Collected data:
---+---

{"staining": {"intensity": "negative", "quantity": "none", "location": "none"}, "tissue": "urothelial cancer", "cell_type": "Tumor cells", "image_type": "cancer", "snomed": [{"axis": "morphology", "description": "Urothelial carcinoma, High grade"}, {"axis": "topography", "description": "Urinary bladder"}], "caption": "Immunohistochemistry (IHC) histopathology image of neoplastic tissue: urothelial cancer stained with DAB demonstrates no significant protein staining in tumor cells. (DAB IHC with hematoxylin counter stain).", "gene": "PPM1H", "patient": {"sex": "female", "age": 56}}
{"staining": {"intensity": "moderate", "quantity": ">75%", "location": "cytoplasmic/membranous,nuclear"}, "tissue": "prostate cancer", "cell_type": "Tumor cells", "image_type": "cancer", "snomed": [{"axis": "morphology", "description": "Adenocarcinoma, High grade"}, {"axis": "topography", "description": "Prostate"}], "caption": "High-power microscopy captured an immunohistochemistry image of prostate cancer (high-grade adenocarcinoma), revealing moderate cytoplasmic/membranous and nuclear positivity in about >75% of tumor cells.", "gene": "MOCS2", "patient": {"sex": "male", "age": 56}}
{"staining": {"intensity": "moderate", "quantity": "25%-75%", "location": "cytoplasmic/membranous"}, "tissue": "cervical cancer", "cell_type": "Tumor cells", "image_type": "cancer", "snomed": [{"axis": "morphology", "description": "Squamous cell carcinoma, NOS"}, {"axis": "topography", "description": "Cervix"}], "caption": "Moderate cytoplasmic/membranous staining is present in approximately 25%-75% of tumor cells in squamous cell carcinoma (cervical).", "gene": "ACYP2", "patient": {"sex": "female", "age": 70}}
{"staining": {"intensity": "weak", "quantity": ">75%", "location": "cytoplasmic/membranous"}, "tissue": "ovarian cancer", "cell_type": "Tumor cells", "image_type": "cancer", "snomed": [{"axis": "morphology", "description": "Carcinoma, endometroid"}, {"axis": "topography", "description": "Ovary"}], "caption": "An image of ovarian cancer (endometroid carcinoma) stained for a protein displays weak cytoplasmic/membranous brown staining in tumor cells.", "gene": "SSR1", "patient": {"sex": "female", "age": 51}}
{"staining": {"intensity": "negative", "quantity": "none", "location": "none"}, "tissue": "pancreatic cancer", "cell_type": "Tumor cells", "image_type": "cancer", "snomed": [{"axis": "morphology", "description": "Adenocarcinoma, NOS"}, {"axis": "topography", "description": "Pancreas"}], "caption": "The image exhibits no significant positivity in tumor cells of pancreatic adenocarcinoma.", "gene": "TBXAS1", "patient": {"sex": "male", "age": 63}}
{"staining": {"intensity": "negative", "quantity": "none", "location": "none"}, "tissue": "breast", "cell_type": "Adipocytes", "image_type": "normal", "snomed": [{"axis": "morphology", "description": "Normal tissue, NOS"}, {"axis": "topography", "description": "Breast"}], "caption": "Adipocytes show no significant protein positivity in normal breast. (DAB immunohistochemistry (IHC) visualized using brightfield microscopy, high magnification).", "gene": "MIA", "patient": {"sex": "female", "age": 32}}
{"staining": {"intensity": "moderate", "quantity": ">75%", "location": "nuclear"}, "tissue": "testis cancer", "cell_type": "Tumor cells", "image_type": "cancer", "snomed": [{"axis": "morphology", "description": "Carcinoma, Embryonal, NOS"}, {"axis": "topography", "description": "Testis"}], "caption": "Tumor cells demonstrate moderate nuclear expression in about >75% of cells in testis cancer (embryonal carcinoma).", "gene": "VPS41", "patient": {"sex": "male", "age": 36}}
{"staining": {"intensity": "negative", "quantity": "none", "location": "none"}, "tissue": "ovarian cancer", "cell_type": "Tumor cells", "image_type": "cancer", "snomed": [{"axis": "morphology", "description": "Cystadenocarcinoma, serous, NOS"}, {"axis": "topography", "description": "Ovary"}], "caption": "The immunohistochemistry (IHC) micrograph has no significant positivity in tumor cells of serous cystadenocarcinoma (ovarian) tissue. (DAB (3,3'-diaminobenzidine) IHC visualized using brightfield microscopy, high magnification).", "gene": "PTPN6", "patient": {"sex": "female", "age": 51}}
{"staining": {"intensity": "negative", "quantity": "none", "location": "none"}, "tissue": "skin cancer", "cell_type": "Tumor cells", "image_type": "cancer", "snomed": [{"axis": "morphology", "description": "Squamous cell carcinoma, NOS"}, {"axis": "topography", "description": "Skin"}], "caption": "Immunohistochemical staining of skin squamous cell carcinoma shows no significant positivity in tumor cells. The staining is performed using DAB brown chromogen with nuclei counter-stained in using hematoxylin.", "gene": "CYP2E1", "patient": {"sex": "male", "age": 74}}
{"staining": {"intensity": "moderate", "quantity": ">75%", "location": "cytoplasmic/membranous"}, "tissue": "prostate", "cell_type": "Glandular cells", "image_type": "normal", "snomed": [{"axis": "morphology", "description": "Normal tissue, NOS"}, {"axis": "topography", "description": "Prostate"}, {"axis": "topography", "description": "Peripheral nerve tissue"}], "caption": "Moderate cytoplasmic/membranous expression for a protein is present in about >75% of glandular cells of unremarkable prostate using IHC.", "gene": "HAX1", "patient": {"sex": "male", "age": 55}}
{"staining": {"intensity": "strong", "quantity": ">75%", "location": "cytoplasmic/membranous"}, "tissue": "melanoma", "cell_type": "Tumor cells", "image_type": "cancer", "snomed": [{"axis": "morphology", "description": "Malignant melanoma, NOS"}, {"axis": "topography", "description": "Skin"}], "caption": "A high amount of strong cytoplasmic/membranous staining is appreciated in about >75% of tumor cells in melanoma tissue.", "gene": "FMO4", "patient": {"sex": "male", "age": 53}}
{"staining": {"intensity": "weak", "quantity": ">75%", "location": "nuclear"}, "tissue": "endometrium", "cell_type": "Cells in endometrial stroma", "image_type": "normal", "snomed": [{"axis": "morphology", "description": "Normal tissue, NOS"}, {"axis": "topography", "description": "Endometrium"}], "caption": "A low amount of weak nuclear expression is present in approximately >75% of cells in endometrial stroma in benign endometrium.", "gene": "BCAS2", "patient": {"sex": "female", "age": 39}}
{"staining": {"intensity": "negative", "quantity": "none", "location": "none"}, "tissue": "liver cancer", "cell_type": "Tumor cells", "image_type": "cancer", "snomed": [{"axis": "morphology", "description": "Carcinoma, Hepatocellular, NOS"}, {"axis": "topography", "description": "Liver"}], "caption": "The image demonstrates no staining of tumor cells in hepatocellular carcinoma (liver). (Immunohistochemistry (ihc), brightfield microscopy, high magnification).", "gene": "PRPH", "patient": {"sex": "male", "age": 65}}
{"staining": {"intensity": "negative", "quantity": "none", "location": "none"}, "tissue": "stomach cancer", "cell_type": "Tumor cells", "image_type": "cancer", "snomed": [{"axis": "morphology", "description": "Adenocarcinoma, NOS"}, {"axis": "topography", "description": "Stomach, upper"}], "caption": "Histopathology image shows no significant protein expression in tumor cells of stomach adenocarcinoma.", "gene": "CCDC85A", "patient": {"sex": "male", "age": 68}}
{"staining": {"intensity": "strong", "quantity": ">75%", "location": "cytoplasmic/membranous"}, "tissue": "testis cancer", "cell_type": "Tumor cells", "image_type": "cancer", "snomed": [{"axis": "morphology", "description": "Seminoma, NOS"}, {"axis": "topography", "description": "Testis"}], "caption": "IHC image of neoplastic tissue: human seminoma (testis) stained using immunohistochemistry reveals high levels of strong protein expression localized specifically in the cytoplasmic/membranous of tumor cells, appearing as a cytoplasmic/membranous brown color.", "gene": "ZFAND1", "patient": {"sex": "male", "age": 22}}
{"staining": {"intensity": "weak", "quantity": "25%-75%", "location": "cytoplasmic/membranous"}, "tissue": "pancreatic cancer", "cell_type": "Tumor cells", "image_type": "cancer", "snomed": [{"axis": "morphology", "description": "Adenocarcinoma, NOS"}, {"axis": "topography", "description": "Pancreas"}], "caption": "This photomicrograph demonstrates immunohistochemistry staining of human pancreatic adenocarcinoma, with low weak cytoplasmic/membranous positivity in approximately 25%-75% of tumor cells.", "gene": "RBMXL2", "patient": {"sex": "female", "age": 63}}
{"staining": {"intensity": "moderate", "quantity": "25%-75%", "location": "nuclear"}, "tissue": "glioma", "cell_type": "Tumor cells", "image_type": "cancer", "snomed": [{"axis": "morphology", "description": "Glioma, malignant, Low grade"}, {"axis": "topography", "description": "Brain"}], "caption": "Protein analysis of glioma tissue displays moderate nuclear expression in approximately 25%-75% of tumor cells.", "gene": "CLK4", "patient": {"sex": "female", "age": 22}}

---+---

*To do*.
The answer must be a single number: how many lines of the data include the string "pancreatic".

*Task result*.
2